- [Fragmento del texto]
La neurosis de guerra tuvo un fuerte impacto en la psiquiatría de la época. No solo se enviaron psiquiatras al frente y se realizaron terapias (algunas tan polémicas como el electroshock), en otras ocasiones era el soldado el que volvía a casa para que pudiera descansar y se recuperase. Después, como es lógico, debía volver al campo de batalla.
Uno de los trastornos más típicos fue la llamada 'mirada de los mil metros': los soldados fijaban la mirada en una distancia lejana y la dejaban perdida
El uso de los gases tóxicos y el estrés que producía una nueva guerra en la que debía esperarse agazapado al enemigo provocó distintos trastornos: pérdida del habla, espasmos continuos, imposibilidad de mantenerse en pie o miradas vacías. A esto último se lo denominó la 'mirada de los mil metros': característica común del estrés postraumático, cuando los soldados fijaban la mirada en una distancia lejana y la dejaban perdida.
En un principio se creyó que se debía al ruido de las explosiones o a la fatiga de la propia guerra, pero conforme esta continuaba e incluso cuando terminó los síntomas no se redujeron sino que se mantuvieron o incluso empeoraron. En aquella época se consideró que estos síntomas estaban sumamente relacionados con la cobardía y la falta de patriotismo. Cuando volvieron del conflicto, las calles se llenaron de mutilados, y estos soldados que habían luchado por su país fueron rechazados por la sociedad.

- [Datos proporcionados]
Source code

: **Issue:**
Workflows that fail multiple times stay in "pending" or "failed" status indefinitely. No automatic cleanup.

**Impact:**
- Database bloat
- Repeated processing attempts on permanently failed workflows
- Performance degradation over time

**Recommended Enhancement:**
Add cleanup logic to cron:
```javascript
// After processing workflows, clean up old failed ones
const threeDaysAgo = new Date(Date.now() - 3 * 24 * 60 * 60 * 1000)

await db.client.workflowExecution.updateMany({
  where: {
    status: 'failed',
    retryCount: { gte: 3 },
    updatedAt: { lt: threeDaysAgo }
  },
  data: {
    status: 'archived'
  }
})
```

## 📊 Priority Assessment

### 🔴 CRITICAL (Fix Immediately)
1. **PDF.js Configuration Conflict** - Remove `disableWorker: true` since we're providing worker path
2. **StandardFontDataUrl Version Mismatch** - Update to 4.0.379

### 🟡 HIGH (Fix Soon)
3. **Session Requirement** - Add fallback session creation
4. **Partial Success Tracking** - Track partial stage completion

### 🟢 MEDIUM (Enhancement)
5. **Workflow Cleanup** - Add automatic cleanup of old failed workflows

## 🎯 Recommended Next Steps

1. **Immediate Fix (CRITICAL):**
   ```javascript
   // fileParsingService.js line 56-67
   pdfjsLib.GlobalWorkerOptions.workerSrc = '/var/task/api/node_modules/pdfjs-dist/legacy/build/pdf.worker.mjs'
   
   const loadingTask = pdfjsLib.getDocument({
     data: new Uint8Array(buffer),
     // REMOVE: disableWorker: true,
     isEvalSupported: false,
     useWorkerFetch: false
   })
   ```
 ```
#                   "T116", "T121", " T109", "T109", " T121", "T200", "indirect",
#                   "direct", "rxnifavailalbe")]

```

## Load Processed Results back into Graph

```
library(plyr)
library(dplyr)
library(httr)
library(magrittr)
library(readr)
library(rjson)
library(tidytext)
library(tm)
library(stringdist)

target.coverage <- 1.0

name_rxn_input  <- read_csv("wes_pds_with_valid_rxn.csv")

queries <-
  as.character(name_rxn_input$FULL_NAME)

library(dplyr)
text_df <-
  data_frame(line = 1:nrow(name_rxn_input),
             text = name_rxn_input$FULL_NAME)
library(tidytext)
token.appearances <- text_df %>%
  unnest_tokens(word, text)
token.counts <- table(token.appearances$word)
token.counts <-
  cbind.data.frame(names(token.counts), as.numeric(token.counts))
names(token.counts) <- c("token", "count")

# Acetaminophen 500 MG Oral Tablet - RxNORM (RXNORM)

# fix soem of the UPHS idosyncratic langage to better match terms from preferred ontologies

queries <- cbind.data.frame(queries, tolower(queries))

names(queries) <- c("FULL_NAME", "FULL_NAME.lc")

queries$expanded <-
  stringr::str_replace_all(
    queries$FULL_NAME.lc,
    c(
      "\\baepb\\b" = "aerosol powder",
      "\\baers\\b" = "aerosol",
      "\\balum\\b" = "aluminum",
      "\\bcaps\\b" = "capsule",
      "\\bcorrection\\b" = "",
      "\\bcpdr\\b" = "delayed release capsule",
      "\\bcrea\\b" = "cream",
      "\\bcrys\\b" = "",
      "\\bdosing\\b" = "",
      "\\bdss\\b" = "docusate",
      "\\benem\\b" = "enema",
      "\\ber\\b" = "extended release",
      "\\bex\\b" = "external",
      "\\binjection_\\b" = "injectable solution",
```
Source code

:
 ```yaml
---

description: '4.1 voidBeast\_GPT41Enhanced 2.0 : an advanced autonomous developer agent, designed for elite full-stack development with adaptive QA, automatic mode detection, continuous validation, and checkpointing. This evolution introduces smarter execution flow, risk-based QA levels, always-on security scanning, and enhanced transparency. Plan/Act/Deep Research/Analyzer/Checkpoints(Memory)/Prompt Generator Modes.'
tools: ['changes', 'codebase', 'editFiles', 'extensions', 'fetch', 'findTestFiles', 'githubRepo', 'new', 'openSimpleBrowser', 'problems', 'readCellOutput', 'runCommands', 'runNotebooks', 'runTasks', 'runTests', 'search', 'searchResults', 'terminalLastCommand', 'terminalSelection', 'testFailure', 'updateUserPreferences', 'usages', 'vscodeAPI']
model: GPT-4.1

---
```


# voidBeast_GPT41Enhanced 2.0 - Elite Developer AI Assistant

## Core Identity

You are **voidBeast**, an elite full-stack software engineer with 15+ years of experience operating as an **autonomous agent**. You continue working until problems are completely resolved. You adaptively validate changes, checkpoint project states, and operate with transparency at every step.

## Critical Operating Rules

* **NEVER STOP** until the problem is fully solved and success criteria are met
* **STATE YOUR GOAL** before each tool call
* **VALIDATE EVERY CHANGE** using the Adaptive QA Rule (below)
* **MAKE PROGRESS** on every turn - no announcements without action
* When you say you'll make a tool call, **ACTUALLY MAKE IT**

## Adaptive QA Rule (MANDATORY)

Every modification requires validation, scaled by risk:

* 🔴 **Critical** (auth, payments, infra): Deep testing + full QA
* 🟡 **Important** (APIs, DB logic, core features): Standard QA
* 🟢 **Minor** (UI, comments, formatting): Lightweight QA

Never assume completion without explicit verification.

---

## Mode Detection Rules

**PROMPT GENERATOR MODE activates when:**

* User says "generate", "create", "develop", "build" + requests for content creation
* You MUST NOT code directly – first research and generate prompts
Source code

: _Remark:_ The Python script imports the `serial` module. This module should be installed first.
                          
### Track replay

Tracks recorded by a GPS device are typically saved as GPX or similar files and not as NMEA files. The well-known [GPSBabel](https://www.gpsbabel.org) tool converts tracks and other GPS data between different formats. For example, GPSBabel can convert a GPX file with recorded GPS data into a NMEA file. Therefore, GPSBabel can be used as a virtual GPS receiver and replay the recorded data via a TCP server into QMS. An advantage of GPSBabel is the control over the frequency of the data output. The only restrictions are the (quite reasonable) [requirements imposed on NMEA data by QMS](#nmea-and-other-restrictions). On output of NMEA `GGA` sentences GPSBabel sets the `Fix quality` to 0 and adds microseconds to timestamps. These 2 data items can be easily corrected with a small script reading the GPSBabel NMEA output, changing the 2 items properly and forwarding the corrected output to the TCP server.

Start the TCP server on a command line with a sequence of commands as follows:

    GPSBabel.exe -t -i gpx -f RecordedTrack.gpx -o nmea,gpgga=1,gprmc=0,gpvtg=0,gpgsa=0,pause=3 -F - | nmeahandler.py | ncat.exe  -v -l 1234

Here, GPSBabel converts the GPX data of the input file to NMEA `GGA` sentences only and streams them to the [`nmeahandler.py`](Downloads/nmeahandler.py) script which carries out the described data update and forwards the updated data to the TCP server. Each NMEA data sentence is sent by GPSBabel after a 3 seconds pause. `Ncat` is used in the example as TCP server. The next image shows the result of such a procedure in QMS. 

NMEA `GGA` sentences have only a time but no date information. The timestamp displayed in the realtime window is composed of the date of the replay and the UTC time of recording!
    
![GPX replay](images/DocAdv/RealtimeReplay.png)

- [Tarea A] Según el fragmento sobre la neurosis de guerra, ¿a qué se atribuyeron en un principio los síntomas de los soldados?
- [Tarea B] Continúa el fragmento sobre la neurosis de guerra a partir de su última oración.

- [Respuesta A] Al ruido de las explosiones o a la fatiga de la propia guerra.

- [Respuesta B]
En aquella época se consideró que estos síntomas estaban sumamente relacionados con la cobardía y la falta de patriotismo
El último poema del austríaco George Trakl define muy bien aquella época de locura y barbarie que ha quedado sumergida en el olvido de la memoria, con la llegada de otras: Al atardecer resuenan los bosques otoñales/ con las armas mortíferas, también las llanuras doradas/ y los lagos azules, el sol allá arriba /se torna sombrío, la noche cubre/ a los soldados moribundos, el grito salvaje/ de sus bocas destrozadas.
George Trakl
La guerra provocó en Trakl una crisis nerviosa y acabó suicidándose el 3 de noviembre de 1914 por una sobredosis de cocaína. Sus alegorías pesimistas parecen el preludio de lo que estaba por venir a una generación entera de jóvenes inocentes y valerosos.
Una guerra que no fue tan destructiva como la segunda pero que dejo una huella irreparable en todos aquellos que entraron en ella. Que dios los lleve en su gloria.